### [Transcribed page contents]
★ ★ ★ ★ ★ ★ ★

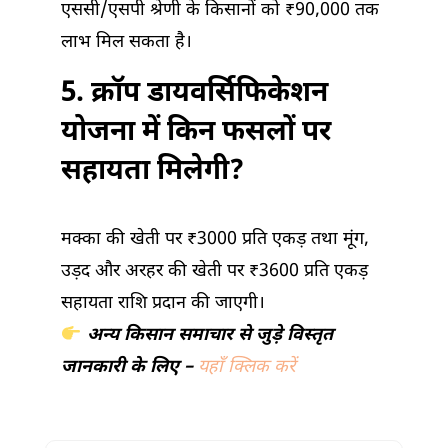
एससी/एसपी श्रेणी के किसानों को ₹90,000 तक
लाभ मिल सकता है।
5. क्रॉप डायवर्सिफिकेशन
योजना में किन फसलों पर
सहायता मिलेगी?
मक्का की खेती पर ₹3000 प्रति एकड़ तथा मूंग,
उड़द और अरहर की खेती पर ₹3600 प्रति एकड़
सहायता राशि प्रदान की जाएगी।
अन्य किसान समाचार से जुड़े विस्तृत
जानकारी के लिए –
यहाँ क्लिक करें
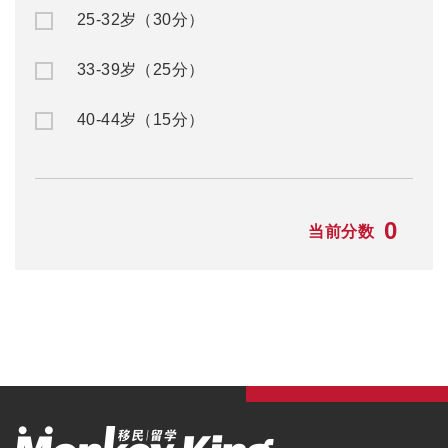
25-32岁（30分）
33-39岁（25分）
40-44岁（15分）
0
当前分数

★ ★ ★ ★ ★ ★ ★

### [Description of the task]
Reproduce every line of the records above word for word, omitting the pictures.

### [Expected answer]
एससी/एसपी श्रेणी के किसानों को ₹90,000 तक
लाभ मिल सकता है।
5. क्रॉप डायवर्सिफिकेशन
योजना में किन फसलों पर
सहायता मिलेगी?
मक्का की खेती पर ₹3000 प्रति एकड़ तथा मूंग,
उड़द और अरहर की खेती पर ₹3600 प्रति एकड़
सहायता राशि प्रदान की जाएगी।
अन्य किसान समाचार से जुड़े विस्तृत
जानकारी के लिए –
यहाँ क्लिक करें
25-32岁（30分）
33-39岁（25分）
40-44岁（15分）
0
当前分数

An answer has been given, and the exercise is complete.